This feature appears in the May ’16 issue of the official journals of the National Rifle Association.
Gun control advocates have been at their civilian-disarmament campaign for so long that astute observers will notice the same tactics and approaches returning time and again to the political landscape. When the American public rejects gun control schemes, anti-gun groups simply repackage their old material and strategies of attack. In recent years, such groups have taken to labeling any proposed restriction, no matter how onerous or ineffective, as “common sense.”
“Common sense” is a somewhat subjective term, but the gun control movement’s obvious intent is to portray their proposals as popular, reasonable and benign. Alternatively, gun rights positions are to be considered extreme and out of touch. In reality, this is just a flimsy attempt to veil the oppressive consequences of their proposals.
Everytown for Gun Safety’s materials are replete with appeals for “common-sense” gun laws. Everytown’s website asks visitors to become “gun sense voters,” people who “will fight for common-sense laws to reduce gun violence.” The Law Center to Prevent Gun Violence has teamed up with the gun control group Americans for Responsible Solutions to issue “Commonsense Solutions” toolkits for policymakers.

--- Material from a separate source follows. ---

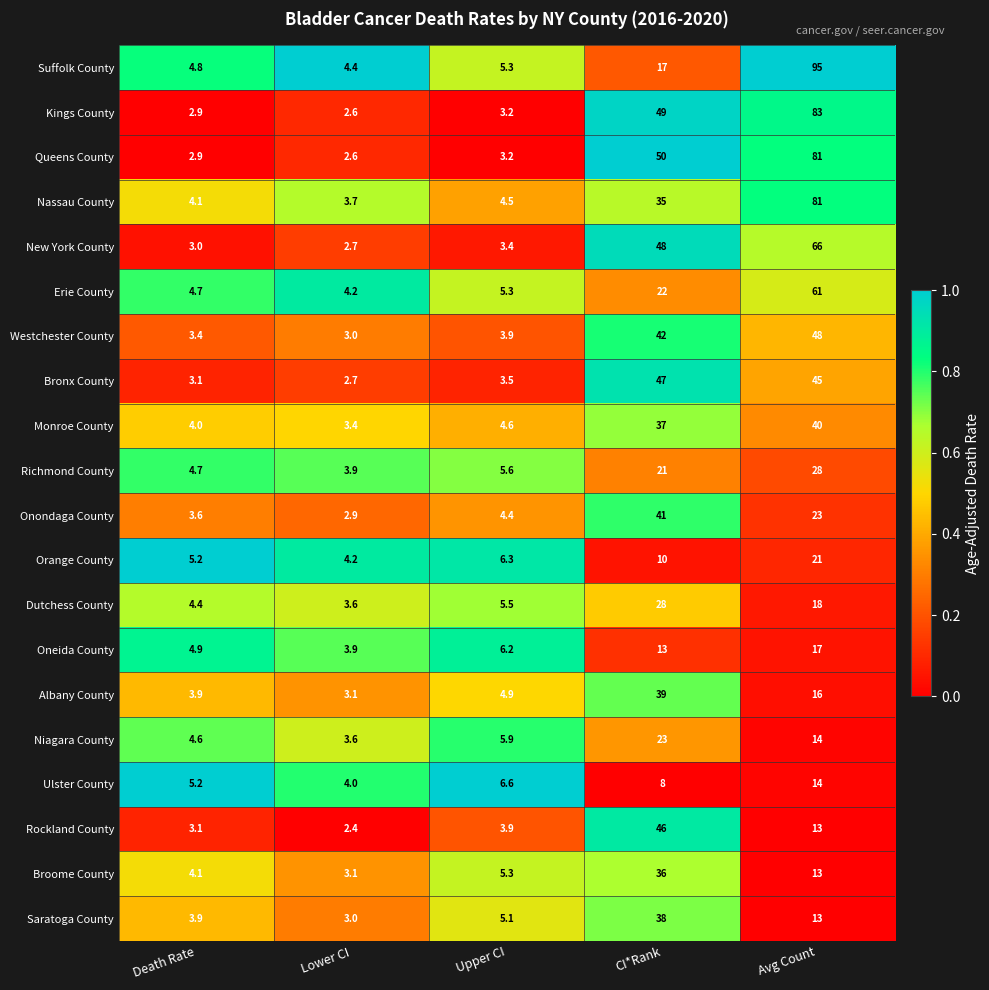

At which category is the sum across all series the highest?

Avg Count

On Jan. 5, when Barack Obama announced his executive actions on gun control, he used “common sense” five times during his speech. Only two days later, he used the term again to describe his anti-gun agenda during a CNN “town hall.” Then on Jan. 20, Attorney General Loretta Lynch defended the president’s unilateral actions as “common-sense” steps to promote public safety.
Does all this sound familiar? It should. The “common-sense” attack has been routine among anti-gunners for decades. In promotional materials from the late 1970s, handgun prohibitionist group Handgun Control Inc. (now the Brady Campaign to Prevent Gun Violence) presented its litany of anti-gun proposals as “common sense.” Of course, this is the same group that fought for a 1976 Massachusetts referendum to completely ban handguns in the state.

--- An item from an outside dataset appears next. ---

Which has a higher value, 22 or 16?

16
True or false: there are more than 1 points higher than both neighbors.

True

President Bill Clinton was also fond of the “common sense” argument. In 2000, he labeled those opposed to a federal gun “buy back” program as “opponents of common-sense gun safety.” This was despite the fact that Clinton’s own Department of Justice determined two years earlier that “buy back” programs were useless, something many of the most prominent anti-gun researchers also concluded in the years to come.
We need to look no further than California Lt. Gov. Gavin Newsom to show where these “common-sense” proposals lead. On Oct. 15, 2015, Newsom announced that he would be pushing a ballot initiative to force a litany of new restrictions on law-abiding Californians, all in the name of “common sense.” In a press release for the cleverly named “Safety for All Act of 2016,” the referendum campaign described it as “a package of common-sense gun reforms.”

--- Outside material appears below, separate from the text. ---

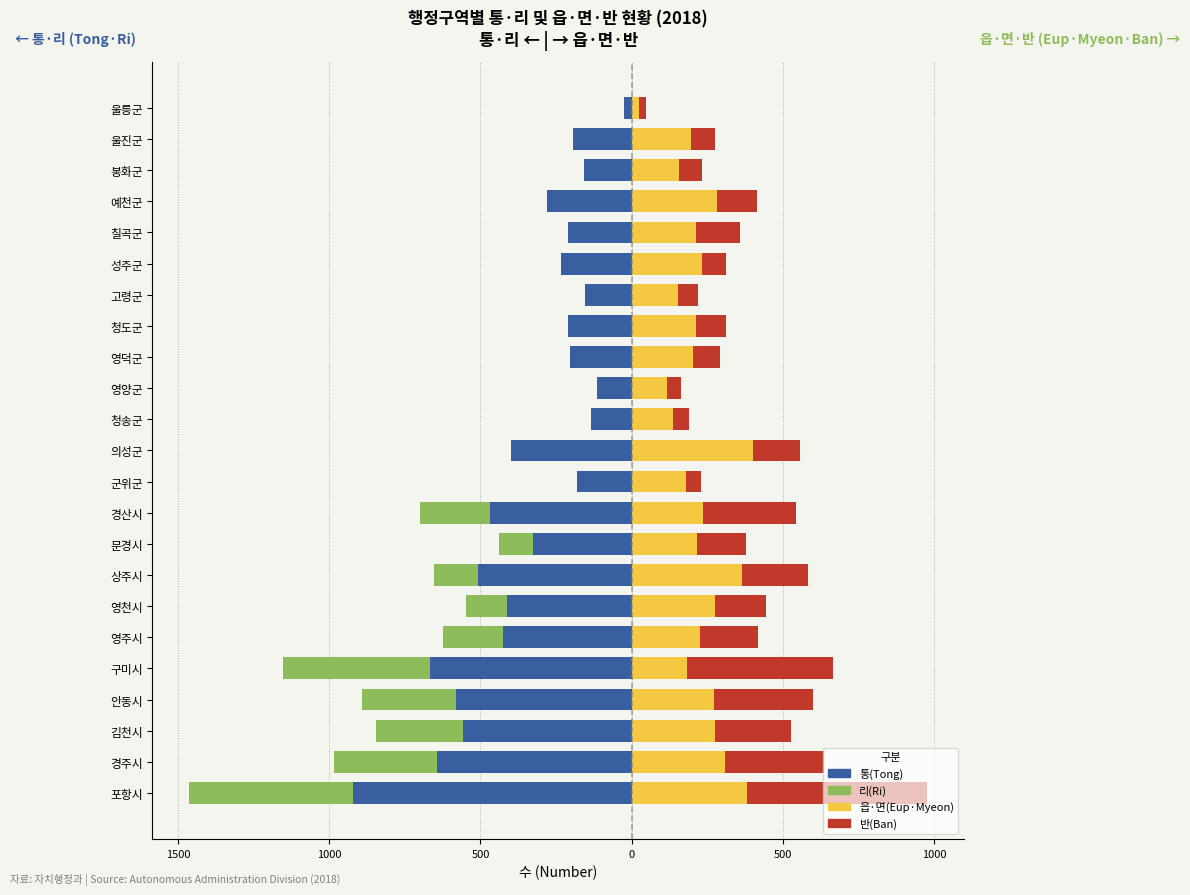

What is the difference between the second highest and second lowest values in the 통(Tong) series?

552.0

California is already home to some of the most oppressive gun laws in the nation, including many measures that gun control advocates sold as “common sense” when pushing for their enactment. California gun owners are subject to “universal” background checks for all but the most limited firearm transfers, as well as gun registration, gun owner licensing, and a ban on popular semi-automatic rifles and magazines. That’s enough “common sense” to choke the Second Amendment into oblivion.
However, this level of control isn’t enough for Newsom and his followers, so more “common-sense” measures are required. The referendum includes a total ban on possession of previously grandfathered magazines capable of holding more than 10 rounds, mandatory reporting of lost or stolen firearms, and a requirement that ammunition purchases be conducted pursuant to background checks and record keeping. The fact that New York recently found a similar ammunition scheme entirely unworkable suggests that such restrictions are, if anything, completely devoid of “common sense.”
Gun control advocates know full well that the American public does not embrace their ultimate goal of civilian disarmament. However, they are convinced this goal can be reached by gradually diminishing our rights over time, all the while purporting that each successive step is simply “common sense.” It is up to gun rights supporters to educate the American people about the ways in which gun control supporters deliberately conceal their true agenda to eliminate our freedom.